代表のアリ・シャアス氏は、すでに、複数の委員たちとともに、エジプトに到着しているとのこと。
3)ガザ執行委員(Gaza Executive Board)
NCAGのガザ現地での働きを見守る国際的な監督組織として立ち上げられるのが、「ガザ執行委員会」である。いわば、「ガザ平和委員会」の手足のような存在。
上級代表として、実質的にNCAGとの連絡を担うのは、元国連中東特使ニコライ・ムラデノフ氏となっている。ムラデノフ氏が、ガザの管理、復興などあらゆる側面における理事会を監督し、民事と治安関係組織との調整も行っていくとのこと。いわばキーパーソン的な存在になる。
国際社会からは、エジプト(シャラド諜報部長)、トルコ(フィダン外相)、カタール(タワディ上級外交官)、UAE(アル・ハシミー国際協力相)、元イギリス首相のトニー・ブレア氏、アメリカ大手投資会社アポロ・グローバル・マネージメントCEOマーク・ローワン氏、キプロスのイスラエル系実業家ヤキール・ガベイ氏、元国連人道支援コーディネーターのジグリット・カーク氏が、委員として上がっている。などの名前が上げられている。
4)設立執行委員(Founding Executive Board)

ガザ執行委員会メンバーに加えて、ウィトコフ米特使、クシュナー米大統領補佐官、ルビオ米国務長官、世界銀行総裁バンガ氏、トランプ大統領の元国家安全保守副顧問ガブリエル氏など。
ガザでの政治組織立ち上げの際のアドバイザー的な存在か、監督はするが決定には関わらないとされている。
5)国際安定化部隊(ISF)
ISFは、ガザの治安維持を図り、人道・復興支援物資の安全な搬入を守る。ハマスを含め包括的なガザの非武装化を進めて、まだガザの53%の地域に駐留しているイスラエル軍を順次撤退させ、役割の交代を目指す。

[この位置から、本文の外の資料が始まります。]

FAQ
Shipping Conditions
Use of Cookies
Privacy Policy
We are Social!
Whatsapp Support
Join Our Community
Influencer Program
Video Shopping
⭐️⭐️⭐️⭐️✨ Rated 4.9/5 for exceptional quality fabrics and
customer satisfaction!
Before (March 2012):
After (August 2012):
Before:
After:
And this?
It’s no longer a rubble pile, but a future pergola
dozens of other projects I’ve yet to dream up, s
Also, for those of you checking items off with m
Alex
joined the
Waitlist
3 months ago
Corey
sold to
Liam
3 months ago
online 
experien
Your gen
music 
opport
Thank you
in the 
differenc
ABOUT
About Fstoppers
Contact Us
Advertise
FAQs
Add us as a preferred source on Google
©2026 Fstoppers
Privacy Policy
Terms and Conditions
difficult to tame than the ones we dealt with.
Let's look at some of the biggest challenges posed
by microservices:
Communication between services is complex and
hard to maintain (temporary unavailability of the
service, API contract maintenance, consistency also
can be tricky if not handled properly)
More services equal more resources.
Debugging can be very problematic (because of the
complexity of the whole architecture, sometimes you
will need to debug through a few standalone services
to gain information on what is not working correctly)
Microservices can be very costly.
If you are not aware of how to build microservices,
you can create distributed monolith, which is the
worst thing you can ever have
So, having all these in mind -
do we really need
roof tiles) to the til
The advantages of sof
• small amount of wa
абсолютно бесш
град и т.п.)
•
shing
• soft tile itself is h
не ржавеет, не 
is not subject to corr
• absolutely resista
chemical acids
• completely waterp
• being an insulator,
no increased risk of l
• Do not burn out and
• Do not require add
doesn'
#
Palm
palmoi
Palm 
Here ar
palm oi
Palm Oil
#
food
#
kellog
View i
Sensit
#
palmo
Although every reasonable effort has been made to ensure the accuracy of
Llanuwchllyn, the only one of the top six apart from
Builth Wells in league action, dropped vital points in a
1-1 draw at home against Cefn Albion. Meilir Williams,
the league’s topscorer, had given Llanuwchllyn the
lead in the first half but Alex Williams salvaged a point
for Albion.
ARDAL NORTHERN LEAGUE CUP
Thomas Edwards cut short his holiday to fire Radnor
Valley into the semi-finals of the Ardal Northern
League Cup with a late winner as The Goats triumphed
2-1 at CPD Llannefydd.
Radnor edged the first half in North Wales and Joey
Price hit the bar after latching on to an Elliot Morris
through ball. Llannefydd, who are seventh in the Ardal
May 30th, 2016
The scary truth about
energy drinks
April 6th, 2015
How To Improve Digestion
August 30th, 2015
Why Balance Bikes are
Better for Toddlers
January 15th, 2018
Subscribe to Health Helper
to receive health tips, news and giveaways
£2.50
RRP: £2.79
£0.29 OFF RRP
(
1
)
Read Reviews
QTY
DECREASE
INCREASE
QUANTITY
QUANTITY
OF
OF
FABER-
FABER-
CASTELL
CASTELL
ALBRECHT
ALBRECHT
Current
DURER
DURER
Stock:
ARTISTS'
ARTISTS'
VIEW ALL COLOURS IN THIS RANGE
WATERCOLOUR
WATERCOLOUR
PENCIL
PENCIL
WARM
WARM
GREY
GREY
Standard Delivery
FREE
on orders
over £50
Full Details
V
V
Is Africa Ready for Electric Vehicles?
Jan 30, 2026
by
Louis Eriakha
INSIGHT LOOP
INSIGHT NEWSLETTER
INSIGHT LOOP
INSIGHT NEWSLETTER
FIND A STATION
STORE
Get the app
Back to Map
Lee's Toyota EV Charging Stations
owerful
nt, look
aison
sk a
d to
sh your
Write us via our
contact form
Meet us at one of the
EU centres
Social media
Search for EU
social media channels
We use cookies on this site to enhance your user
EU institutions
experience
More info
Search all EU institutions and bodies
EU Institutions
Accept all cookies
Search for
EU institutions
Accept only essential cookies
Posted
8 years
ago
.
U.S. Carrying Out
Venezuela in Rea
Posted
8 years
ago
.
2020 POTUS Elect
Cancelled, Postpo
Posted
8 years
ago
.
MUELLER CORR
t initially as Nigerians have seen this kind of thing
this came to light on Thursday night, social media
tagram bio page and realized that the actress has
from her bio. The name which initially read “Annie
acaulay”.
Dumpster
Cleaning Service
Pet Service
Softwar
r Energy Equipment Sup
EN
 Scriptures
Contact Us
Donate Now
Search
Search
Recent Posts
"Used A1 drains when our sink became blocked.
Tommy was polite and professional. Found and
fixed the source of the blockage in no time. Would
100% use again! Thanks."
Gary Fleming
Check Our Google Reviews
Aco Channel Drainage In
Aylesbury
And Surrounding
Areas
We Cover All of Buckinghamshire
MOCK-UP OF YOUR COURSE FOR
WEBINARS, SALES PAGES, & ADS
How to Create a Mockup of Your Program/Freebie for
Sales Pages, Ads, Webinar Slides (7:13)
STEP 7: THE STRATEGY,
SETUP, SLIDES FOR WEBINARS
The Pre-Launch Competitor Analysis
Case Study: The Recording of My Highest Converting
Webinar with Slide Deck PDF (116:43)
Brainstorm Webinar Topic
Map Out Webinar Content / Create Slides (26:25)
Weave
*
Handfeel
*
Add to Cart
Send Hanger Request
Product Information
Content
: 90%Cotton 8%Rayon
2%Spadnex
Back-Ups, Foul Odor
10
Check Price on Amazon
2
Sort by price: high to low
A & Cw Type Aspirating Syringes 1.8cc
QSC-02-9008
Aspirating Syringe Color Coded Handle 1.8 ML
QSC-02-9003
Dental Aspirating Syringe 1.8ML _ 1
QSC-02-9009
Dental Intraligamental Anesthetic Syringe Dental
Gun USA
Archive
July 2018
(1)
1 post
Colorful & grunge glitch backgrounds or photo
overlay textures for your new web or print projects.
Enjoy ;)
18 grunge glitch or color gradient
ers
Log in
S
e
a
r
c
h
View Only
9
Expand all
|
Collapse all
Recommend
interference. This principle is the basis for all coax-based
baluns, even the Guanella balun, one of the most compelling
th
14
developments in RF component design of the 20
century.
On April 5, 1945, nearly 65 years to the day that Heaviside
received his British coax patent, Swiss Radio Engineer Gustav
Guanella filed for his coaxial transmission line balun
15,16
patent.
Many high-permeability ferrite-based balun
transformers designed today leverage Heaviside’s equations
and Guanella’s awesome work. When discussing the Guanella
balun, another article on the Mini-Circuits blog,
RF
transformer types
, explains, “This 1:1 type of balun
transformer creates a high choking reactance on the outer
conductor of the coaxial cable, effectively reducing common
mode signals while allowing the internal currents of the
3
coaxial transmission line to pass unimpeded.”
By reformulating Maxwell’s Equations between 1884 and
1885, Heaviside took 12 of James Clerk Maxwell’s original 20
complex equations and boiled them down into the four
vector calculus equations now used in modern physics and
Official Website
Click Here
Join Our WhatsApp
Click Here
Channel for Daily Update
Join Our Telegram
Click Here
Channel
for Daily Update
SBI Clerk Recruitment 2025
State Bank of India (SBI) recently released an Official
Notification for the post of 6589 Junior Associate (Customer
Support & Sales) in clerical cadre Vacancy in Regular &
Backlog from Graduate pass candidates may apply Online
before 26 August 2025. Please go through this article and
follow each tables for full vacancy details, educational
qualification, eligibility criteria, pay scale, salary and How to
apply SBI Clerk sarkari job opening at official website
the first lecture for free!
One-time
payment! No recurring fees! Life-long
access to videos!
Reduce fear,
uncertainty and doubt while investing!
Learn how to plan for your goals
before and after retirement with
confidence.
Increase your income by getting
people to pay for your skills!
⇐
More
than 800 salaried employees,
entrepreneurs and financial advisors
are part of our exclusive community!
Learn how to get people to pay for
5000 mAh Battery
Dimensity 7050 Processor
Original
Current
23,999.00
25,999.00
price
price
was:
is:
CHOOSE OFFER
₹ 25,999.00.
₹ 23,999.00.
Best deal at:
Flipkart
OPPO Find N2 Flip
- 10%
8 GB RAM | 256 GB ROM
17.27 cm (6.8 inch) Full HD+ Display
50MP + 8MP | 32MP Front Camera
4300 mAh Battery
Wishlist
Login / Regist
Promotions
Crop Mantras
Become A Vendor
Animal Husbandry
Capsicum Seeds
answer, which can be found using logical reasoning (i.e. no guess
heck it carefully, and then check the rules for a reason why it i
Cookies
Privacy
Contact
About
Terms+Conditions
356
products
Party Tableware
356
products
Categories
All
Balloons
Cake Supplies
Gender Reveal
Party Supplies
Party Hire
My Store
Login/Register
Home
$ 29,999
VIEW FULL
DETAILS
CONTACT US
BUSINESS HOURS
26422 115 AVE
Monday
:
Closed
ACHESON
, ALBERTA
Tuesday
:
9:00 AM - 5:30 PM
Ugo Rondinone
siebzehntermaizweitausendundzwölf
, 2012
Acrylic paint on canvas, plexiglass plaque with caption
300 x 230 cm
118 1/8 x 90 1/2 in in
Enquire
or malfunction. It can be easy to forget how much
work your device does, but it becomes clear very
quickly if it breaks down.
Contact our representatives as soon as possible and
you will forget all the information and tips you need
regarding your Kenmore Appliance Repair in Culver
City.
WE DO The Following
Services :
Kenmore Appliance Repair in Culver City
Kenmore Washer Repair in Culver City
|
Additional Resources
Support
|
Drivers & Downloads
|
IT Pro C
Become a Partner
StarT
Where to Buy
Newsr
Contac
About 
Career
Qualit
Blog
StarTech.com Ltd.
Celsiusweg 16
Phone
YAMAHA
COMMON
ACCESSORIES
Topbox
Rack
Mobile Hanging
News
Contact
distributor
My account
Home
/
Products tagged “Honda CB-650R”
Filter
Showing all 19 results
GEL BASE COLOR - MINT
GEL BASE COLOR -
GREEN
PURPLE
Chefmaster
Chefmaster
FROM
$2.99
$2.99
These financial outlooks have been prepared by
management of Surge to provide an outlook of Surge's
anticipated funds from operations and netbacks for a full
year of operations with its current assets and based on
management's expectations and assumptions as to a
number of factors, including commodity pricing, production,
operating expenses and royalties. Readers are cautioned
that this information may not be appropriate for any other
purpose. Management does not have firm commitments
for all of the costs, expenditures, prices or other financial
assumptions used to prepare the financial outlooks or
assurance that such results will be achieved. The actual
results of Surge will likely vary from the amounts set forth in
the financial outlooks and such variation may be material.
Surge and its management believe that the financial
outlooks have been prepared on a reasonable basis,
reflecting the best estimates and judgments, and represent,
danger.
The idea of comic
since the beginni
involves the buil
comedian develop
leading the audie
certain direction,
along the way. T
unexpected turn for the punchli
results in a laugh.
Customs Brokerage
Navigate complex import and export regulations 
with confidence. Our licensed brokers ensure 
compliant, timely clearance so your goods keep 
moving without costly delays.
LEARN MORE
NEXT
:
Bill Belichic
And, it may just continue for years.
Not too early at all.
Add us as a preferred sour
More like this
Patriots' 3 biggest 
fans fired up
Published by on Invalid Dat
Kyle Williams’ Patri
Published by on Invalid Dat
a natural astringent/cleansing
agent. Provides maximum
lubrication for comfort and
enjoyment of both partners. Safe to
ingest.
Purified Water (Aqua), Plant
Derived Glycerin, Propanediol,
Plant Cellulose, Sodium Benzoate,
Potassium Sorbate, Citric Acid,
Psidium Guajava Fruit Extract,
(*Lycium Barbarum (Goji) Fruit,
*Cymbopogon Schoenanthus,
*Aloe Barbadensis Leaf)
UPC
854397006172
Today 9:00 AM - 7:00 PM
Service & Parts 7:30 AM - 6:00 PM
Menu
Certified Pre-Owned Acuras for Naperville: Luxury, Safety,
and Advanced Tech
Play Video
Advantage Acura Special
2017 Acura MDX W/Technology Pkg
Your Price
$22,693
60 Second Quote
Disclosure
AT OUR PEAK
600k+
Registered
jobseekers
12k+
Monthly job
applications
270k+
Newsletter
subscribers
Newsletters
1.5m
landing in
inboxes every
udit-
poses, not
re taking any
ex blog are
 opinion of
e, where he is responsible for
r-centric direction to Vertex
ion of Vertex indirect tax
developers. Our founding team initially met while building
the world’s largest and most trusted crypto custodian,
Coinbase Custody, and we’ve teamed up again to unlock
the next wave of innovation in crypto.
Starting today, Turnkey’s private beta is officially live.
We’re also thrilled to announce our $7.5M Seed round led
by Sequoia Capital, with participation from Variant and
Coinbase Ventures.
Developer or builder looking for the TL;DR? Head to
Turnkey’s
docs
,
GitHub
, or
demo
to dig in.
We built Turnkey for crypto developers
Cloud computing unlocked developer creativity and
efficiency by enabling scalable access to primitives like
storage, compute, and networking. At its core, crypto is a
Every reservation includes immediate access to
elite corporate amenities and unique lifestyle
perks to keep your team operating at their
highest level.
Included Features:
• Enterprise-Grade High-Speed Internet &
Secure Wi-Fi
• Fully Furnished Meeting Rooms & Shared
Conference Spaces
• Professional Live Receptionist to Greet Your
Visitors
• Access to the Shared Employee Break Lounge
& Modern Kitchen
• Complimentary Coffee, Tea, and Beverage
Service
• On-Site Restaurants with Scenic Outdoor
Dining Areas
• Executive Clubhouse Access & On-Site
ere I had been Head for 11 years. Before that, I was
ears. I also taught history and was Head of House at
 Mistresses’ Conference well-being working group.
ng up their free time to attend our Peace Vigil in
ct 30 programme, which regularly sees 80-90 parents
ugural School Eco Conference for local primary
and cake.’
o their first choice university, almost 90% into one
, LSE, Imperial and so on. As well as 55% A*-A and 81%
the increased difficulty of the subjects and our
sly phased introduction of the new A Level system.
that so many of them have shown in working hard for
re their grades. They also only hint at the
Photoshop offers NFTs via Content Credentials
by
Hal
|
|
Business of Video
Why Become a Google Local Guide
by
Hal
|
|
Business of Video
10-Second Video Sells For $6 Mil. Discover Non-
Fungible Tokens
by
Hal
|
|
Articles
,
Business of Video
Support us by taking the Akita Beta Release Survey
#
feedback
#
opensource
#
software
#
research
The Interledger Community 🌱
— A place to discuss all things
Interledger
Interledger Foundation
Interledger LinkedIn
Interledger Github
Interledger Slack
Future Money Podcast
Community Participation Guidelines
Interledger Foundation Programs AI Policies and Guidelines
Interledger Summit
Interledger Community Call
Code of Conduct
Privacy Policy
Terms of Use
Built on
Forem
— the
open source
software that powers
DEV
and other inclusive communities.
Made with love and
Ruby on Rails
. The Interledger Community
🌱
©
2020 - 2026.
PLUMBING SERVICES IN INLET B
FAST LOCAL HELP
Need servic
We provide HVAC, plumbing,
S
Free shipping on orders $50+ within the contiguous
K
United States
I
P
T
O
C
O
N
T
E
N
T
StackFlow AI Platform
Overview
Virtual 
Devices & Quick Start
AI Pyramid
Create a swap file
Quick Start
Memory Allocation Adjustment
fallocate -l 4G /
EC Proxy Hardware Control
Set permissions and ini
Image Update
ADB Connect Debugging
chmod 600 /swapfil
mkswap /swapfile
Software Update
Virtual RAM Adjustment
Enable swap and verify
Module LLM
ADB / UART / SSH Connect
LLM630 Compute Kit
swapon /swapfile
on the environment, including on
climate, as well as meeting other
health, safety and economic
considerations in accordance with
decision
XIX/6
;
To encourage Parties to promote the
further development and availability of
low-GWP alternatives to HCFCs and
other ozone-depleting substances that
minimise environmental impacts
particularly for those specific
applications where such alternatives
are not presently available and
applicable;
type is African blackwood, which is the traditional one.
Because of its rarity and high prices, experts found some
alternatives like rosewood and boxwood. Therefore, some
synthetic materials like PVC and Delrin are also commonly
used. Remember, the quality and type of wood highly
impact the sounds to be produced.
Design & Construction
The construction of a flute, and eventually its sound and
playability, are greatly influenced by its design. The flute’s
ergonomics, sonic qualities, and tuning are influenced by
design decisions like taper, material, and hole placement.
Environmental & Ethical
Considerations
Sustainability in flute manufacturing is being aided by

ISFの総司令官は、レバノンでの停戦監視を指揮した経験もあるアメリカの中央司令部特殊作戦司令官のジャスパー・ジェファーズ少将が任命されている。
しかし、ISFに参加する国はまだ定まっていない。
www.ynetnews.com/article/s1wjwwkswe
6)CMCC(民軍調整センター)

CMCCは、昨年10月にガザで停戦となった際に、アメリカ主導で、ガザでの停戦を監視する国際組織として立ち上げられた組織。拠点はイスラエルのキリアット・ガットにある。
参加国は、アメリカを中心に、イスラエル、アラブ諸国(エジプト、UAE、ヨルダン)、日本、オーストラリア、ヨーロッパ諸国の20カ国。
停戦以降、ガザ内部での停戦の監視や、国際社会からの物資の搬入などの管理を担っている。
www.jpost.com/israel-news/defense-news/article-883734
日本からもCMCCに人員1人が派遣される予定で、先週、茂木外相がCMCCを訪問していた。
様々な分析:アメリカの植民化との批判も
様々な委員会の中で創設委員会があるが、メンバーの7人がアメリカ人である。そのため、体よく植民地化しているのではとの声もある。しかし、この仕組みがうまくいくかどうかはまだまだ疑問の方が大きいだろう。
イスラエルはハマスの完全な武装解除を求めているが、それはどこまで実現できるか明らかでない。イスラエル軍とハマスの衝突は今も続いている。
ガザのがれきは6000万トンもあり、その中には遺体もまだまだ残されている。困難は想像を絶する。資金は誰が出すのか。人間が作り上げたこの大混乱。もはや人間にはどうしようもできない様相である。
またこうしている間も、ガザにいる200万人の市民たちは、雨と寒さと物価高と食糧難と伝染病とに見舞われている。主のあわれみを祈るしかない。